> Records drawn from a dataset
┄┄┄┄┄┄

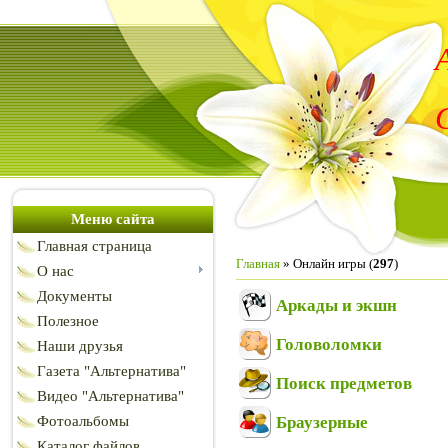
Меню сайта
Главная страница
Главная
»
Онлайн игры
(
297
)
О нас
Документы
Аркады и экшн
Полезное
Головоломки
Наши друзья
Газета "Альтернатива"
Поиск предметов
Видео "Альтернатива"
Фотоальбомы
Браузерные
Каталог файлов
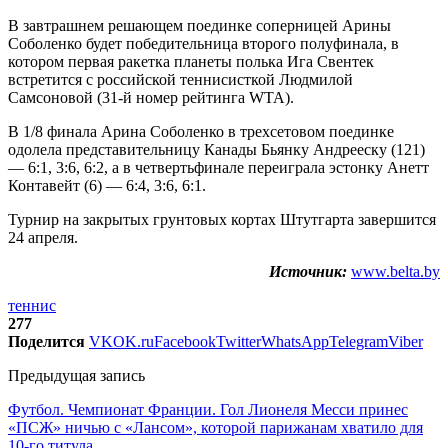
В завтрашнем решающем поединке соперницей Арины
Соболенко будет победительница второго полуфинала, в
котором первая ракетка планеты полька Ига Свентек
встретится с российской теннисисткой Людмилой
Самсоновой (31-й номер рейтинга WTA).
В 1/8 финала Арина Соболенко в трехсетовом поединке
одолела представительницу Канады Бьянку Андрееску (121)
— 6:1, 3:6, 6:2, а в четвертьфинале переиграла эстонку Анетт
Контавейт (6) — 6:4, 3:6, 6:1.
Турнир на закрытых грунтовых кортах Штутгарта завершится
24 апреля.
Источник:
www.belta.by
теннис
277
Поделится
VK
OK.ru
Facebook
Twitter
WhatsApp
Telegram
Viber
Предыдущая запись
Футбол. Чемпионат Франции. Гол Лионеля Месси принес
«ПСЖ» ничью с «Лансом», которой парижанам хватило для
10-го титула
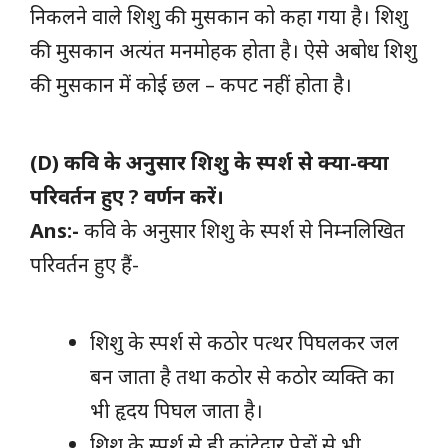
निकलने वाले शिशु की मुसकान को कहा गया है। शिशु
की मुसकान अत्यंत मनमोहक होता है। ऐसे अबोध शिशु
की मुसकान में कोई छल – कपट नहीं होता है।
(D) कवि के अनुसार शिशु के स्पर्श से क्या-क्या
परिवर्तन हुए ? वर्णन करें।
Ans:-
कवि के अनुसार शिशु के स्पर्श से निम्नलिखित
परिवर्तन हुए हैं-
शिशु के स्पर्श से कठोर पत्थर पिघलकर जल
बन जाता है तथा कठोर से कठोर व्यक्ति का
भी हृदय पिघल जाता है।
शिशु के स्पर्श से ही कांटेदार पेड़ों से भी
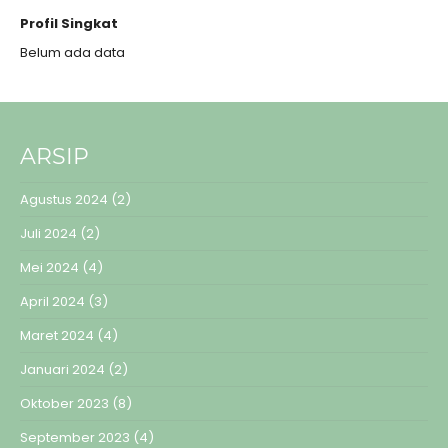
Profil Singkat
Belum ada data
ARSIP
Agustus 2024
(2)
Juli 2024
(2)
Mei 2024
(4)
April 2024
(3)
Maret 2024
(4)
Januari 2024
(2)
Oktober 2023
(8)
September 2023
(4)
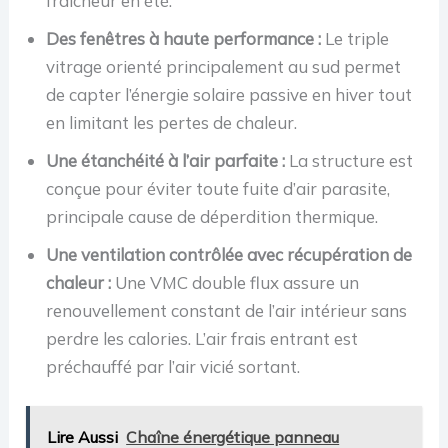
fraîcheur en été.
Des fenêtres à haute performance :
Le triple
vitrage orienté principalement au sud permet
de capter l’énergie solaire passive en hiver tout
en limitant les pertes de chaleur.
Une étanchéité à l’air parfaite :
La structure est
conçue pour éviter toute fuite d’air parasite,
principale cause de déperdition thermique.
Une ventilation contrôlée avec récupération de
chaleur :
Une VMC double flux assure un
renouvellement constant de l’air intérieur sans
perdre les calories. L’air frais entrant est
préchauffé par l’air vicié sortant.
Lire Aussi
Chaîne énergétique panneau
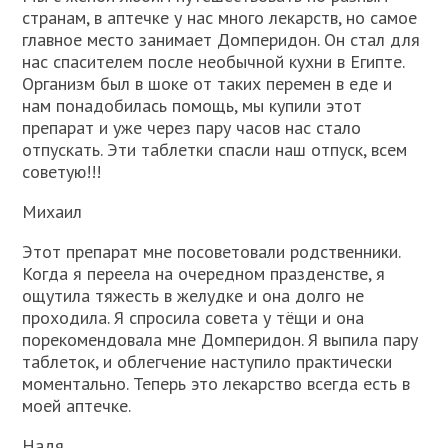
странам, в аптечке у нас много лекарств, но самое
главное место занимает Домперидон. Он стал для
нас спасителем после необычной кухни в Египте.
Организм был в шоке от таких перемен в еде и
нам понадобилась помощь, мы купили этот
препарат и уже через пару часов нас стало
отпускать. Эти таблетки спасли наш отпуск, всем
советую!!!
Михаил
Этот препарат мне посоветовали родственники.
Когда я переела на очередном празденстве, я
ощутила тяжесть в желудке и она долго не
проходила. Я спросила совета у тёщи и она
порекомендовала мне Домперидон. Я выпила пару
таблеток, и облегчение наступило практически
моментально. Теперь это лекарство всегда есть в
моей аптечке.
Надя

┄┄┄┄┄┄

> What to do
A single number is required: the count of lines in the data that contain the string "препарат".

> Response
2